No one is predicting a picnic when Bank of America Corp. shareholders meet Wednesday, but after all the name-calling and hand-wringing, not much is expected to change.
Kenneth D. Lewis faces two separate votes to strip him of his chairmanship, and even though observers say losing either could deal a harsh blow to his ego, he has enough support to remain the president and chief executive.
Still, those votes will hardly be the end of Lewis' troubles. In fact, many say the embattled executive's job will only get more difficult, regardless of the outcome. For instance, angry shareholders could still remove some critical allies from the board, including O. Temple Sloan, the Charlotte company's lead independent director.
And it's not only Lewis' relationship with shareholders that needs attention. His testimony to New York Attorney General Andrew Cuomo about the pressure he felt from Washington to complete the Merrill Lynch & Co. purchase in December has hardly endeared him to his overseers.
But the $2.3 trillion-asset company disclosed in proxy materials last month that it had hired Laurel Hill Advisory Group LLC to help in soliciting proxies. It is not an unusual move, but it is an effort to ensure friendly shareholders turn in their ballots.
"That indicates concerns that the vote was going against Lewis," said D. Anthony Plath, a finance professor at the University of North Carolina at Charlotte,
Still, he noted that the board has consistently backed Lewis and, maybe even more importantly, his predecessor, Hugh McColl Jr., has never openly criticized his protege. "You also have to wonder who else the board could even bring in to do the job."
Scott Silvestri, a B of A spokesman, said he would not discuss any possible outcomes. He said the company hired Laurel Hill to aid in proxy solicitation but "not to launch any countercampaign to the various groups" challenging the executives or the board. "We have been very restrained in our response to several groups that have been misleading or not factual in their representation of the company."
Some fans rallied to Lewis' side Friday.
In a letter to the editor of American Banker, Thad Woodard, the president and CEO of the North Carolina Bankers Association, argued that B of A needs Lewis' experience to integrate the very deals that have generated criticism.
"Given the state of the economic crisis in which we are currently mired, how can anyone presume to know better than those who were called upon to make those decisions what the future holds" for B of A, Woodard wrote. "There are very few people in this world who have the combination of training, experience, talents and skills to run a company the size and complexity of Bank of America."

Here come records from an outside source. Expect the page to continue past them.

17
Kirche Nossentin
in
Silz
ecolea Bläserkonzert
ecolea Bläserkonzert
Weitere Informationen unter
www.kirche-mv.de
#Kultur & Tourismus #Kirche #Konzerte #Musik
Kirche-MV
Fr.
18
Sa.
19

Woodard did acknowledge that it is "just too soon to know" whether Lewis' supporters or detractors will be validated.
One of those detractors is Jon Finger, a partner at Finger Interests Ltd. in Houston, which owns more than 1 million B of A shares. In an interview Friday, he argued that Lewis and the board did not fulfill their fiduciary obligation to shareholders, both by jumping in to buy Merrill and by failing to provide relevant information before shareholders approved the deal.

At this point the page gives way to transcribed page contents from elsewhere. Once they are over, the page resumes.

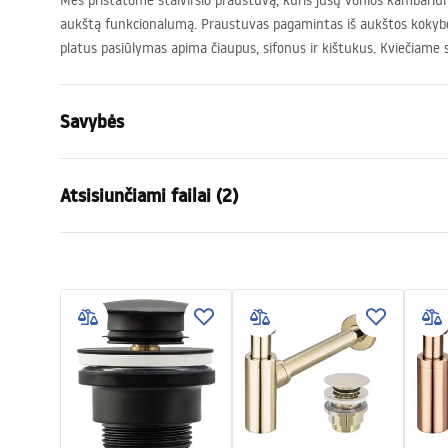
Mes pristatome stalviršio praustuvą, kuris jūsų vonios kambariui s
aukštą funkcionalumą. Praustuvas pagamintas iš aukštos kokyb
platus pasiūlymas apima čiaupus, sifonus ir kištukus. Kviečiame
Savybės
Montavimo būdas
Ant stalvirš
Atsisiunčiami failai (2)
Medžiaga
Grūdintas st
Spalva
Pilka, Per
Garan
Apdaila
Blizgus
Surinkimo instrukcijos
Warra
Basin.pdf
Ilgis
355
mm
Basins
Plotis
355
mm
Aukštis
115
mm
Gylis
95
mm
Forma
Apvalus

"Our goal would be to see him gone," Finger said. "I think he has the wrong focus of building a bigger company, rather than focusing on shareholder value. The media has also missed the point" on the Cuomo investigation. "It confirms that Bank of America and Lewis knew about significant losses at Merrill Lynch before the shareholder meeting."
B of A's board "so far has not made good decisions," he said. "We're trying to get the board to act independently and do what is best for shareholders. They need to be a critical overseer of management."

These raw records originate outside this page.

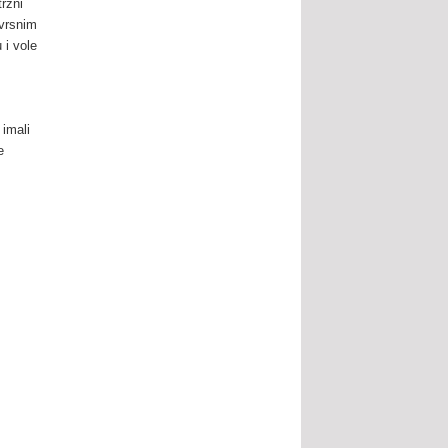
tržni
zvrsnim
 i vole
 imali
e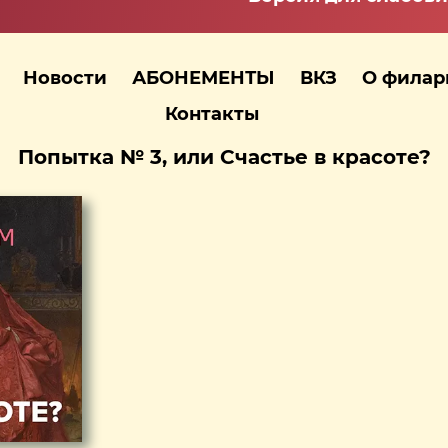
Новости
АБОНЕМЕНТЫ
ВКЗ
О фила
Контакты
Попытка № 3, или Счастье в красоте?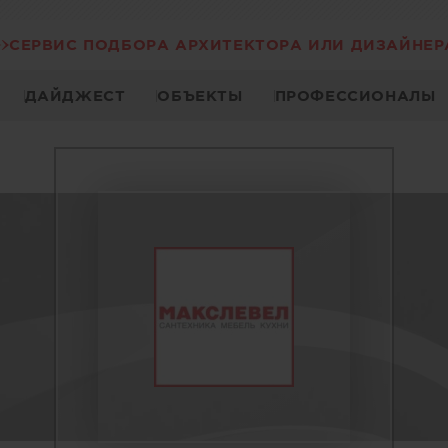
СЕРВИС ПОДБОРА АРХИТЕКТОРА ИЛИ ДИЗАЙНЕР
ДАЙДЖЕСТ
ОБЪЕКТЫ
ПРОФЕССИОНАЛЫ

But Marilyn Seymann, the president and CEO of the management consulting firm M One Inc., said ousting Lewis without a strategic alternative "can be more dangerous as keeping things the same."
Detractors should have a plan for selecting the next chairman, she said. "What would the process be? Who gets to pick the new chairman? A lot of people want changes because they are angry and want blood, but change just for the sake of change is the wrong reason."
Jeffrey Sonnenfeld, a professor of management at Yale University, said Lewis could salvage a legacy "that has been diminished" since announcing the Merrill deal. "He made some bad calls at the end of a stellar career, so they should be privately working on an accelerated succession plan to let him leave with some dignity."
Plath said one option making the rounds in Charlotte would bring McColl back as chairman to oversee such a transition. "That would calm down institutional investors, and it could get Treasury off of the company's back."